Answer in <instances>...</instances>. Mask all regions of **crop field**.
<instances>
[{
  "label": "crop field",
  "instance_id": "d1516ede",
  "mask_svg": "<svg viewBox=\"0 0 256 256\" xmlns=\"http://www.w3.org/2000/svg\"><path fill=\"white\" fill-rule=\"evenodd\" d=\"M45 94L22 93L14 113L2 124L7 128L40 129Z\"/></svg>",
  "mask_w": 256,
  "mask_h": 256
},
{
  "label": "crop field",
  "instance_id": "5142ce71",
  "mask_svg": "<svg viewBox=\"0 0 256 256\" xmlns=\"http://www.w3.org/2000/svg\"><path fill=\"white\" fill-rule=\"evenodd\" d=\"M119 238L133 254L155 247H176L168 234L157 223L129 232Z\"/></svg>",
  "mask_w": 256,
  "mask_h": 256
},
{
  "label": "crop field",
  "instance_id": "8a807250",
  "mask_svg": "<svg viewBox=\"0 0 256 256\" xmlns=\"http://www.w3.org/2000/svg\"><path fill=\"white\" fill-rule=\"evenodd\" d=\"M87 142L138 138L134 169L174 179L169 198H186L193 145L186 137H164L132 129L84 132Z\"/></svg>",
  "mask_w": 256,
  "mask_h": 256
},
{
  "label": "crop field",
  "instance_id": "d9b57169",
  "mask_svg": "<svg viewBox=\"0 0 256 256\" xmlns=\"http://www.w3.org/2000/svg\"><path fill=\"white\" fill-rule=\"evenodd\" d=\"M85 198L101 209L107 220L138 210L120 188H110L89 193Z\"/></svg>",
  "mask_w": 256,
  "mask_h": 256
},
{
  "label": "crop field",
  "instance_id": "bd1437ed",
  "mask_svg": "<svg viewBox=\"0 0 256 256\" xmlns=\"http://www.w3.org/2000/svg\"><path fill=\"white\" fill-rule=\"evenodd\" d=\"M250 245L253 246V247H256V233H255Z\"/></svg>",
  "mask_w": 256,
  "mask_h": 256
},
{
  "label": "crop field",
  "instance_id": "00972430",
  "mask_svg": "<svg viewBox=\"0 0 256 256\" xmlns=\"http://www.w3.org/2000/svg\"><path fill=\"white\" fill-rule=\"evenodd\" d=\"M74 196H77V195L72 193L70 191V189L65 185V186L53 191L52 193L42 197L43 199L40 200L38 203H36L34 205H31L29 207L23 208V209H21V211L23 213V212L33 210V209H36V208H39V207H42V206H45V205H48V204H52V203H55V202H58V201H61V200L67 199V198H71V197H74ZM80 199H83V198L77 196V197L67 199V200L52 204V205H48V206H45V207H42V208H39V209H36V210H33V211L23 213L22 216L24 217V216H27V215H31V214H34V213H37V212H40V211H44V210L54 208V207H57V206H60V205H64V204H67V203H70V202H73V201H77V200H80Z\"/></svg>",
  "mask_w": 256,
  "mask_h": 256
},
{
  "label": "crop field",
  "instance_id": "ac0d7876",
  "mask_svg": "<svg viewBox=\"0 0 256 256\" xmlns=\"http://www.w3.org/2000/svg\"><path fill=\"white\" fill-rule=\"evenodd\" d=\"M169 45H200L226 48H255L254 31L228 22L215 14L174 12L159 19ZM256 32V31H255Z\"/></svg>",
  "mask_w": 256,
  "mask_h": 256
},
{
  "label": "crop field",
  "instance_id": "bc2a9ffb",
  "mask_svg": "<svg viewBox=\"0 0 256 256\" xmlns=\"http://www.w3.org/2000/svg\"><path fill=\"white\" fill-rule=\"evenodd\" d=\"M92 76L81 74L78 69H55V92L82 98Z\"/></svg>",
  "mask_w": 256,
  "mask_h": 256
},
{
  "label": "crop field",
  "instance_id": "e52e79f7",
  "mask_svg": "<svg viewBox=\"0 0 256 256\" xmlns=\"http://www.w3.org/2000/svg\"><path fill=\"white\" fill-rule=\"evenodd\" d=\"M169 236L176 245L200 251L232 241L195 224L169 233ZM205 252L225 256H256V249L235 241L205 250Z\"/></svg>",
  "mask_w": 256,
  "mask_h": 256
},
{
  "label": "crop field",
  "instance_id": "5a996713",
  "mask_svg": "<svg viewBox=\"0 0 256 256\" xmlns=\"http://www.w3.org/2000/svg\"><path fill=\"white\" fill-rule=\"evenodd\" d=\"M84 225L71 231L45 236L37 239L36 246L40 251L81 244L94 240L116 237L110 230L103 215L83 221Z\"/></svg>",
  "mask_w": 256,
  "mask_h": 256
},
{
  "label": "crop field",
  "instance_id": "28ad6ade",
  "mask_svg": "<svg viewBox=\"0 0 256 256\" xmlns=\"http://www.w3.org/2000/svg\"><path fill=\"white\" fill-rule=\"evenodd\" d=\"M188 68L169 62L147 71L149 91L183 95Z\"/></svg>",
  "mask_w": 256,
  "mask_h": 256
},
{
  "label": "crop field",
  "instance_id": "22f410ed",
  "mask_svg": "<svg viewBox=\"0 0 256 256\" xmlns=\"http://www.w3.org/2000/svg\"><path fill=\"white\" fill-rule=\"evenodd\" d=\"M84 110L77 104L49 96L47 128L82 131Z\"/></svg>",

● ● ● ●

Goal of the exercise:
From the records above, pull out every line that contains the string "instances", and copy each one in full. Matching is case-sensitive.

Response below:
Answer in <instances>...</instances>. Mask all regions of **crop field**.
<instances>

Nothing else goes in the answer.